### Problem requirements
Copy the lines of the entries exactly, from the opening one to the one holding "delantera o un", and leave out everything after.

****************************************

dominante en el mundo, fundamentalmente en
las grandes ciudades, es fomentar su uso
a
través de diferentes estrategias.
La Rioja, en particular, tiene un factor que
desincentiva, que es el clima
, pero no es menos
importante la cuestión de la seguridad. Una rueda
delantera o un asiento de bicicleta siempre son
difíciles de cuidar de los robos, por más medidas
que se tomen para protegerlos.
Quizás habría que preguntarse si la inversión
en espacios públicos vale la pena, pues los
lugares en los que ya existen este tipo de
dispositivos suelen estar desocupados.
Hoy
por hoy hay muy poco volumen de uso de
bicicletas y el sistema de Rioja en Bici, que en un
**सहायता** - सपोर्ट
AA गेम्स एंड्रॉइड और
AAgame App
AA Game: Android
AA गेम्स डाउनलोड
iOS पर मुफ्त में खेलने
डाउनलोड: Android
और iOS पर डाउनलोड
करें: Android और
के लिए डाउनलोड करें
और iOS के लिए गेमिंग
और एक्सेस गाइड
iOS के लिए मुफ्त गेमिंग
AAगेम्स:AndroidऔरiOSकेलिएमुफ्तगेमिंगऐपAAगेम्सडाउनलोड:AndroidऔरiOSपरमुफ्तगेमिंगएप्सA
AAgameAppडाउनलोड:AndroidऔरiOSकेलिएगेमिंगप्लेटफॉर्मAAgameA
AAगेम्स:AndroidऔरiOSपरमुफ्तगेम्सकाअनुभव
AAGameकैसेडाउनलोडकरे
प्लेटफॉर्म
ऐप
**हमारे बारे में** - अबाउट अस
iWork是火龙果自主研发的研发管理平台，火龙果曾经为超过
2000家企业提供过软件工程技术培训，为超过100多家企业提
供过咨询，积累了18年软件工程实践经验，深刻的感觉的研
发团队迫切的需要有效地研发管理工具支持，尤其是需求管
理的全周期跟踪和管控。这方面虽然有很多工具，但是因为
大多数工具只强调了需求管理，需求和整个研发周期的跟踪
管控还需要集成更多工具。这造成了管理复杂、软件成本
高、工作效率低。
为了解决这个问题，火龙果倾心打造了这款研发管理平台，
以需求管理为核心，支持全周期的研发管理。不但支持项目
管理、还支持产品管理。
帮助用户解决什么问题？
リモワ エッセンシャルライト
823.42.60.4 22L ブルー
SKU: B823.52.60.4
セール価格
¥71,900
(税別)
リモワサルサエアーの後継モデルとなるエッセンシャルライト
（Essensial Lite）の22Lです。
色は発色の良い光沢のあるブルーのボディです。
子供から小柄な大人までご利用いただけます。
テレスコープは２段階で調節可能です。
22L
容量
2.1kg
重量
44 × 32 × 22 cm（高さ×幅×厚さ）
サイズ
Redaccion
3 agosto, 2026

****************************************

### Task solution
dominante en el mundo, fundamentalmente en
las grandes ciudades, es fomentar su uso
a
través de diferentes estrategias.
La Rioja, en particular, tiene un factor que
desincentiva, que es el clima
, pero no es menos
importante la cuestión de la seguridad. Una rueda
delantera o un asiento de bicicleta siempre son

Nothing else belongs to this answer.